- What you are asked to do
Search the records below for the string "shifted", and report each line that contains it.

(Spatial reasoning data)
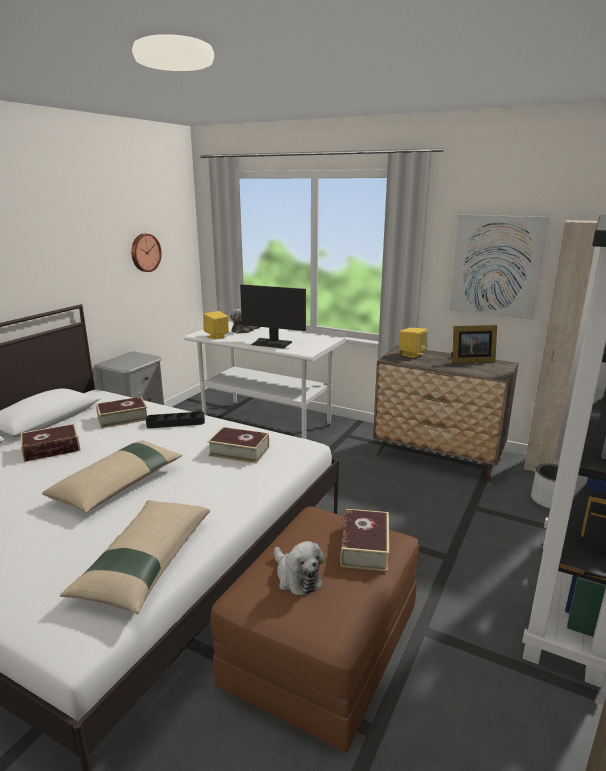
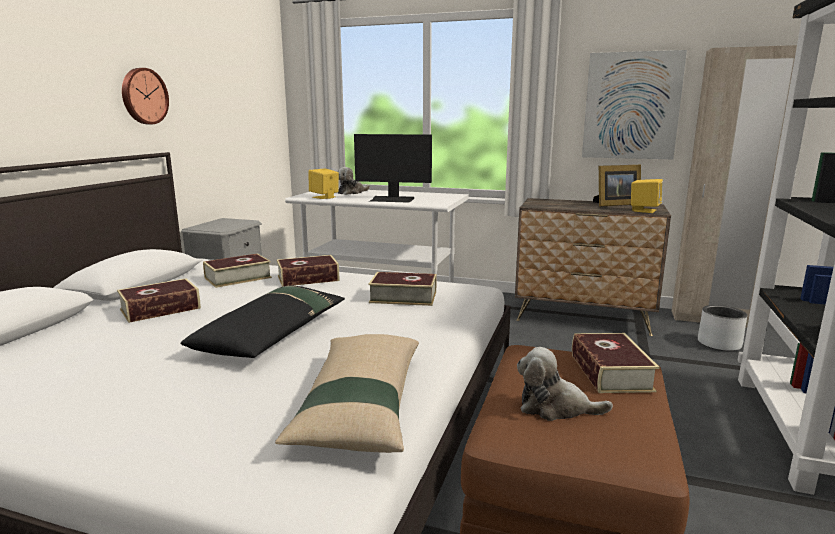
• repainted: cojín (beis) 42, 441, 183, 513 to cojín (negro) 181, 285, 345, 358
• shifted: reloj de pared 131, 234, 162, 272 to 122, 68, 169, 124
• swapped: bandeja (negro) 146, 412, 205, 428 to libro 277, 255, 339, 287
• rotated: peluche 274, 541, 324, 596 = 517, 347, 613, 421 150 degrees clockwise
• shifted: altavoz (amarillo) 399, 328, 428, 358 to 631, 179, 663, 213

- Response to this task
• shifted: reloj de pared 131, 234, 162, 272 to 122, 68, 169, 124
• shifted: altavoz (amarillo) 399, 328, 428, 358 to 631, 179, 663, 213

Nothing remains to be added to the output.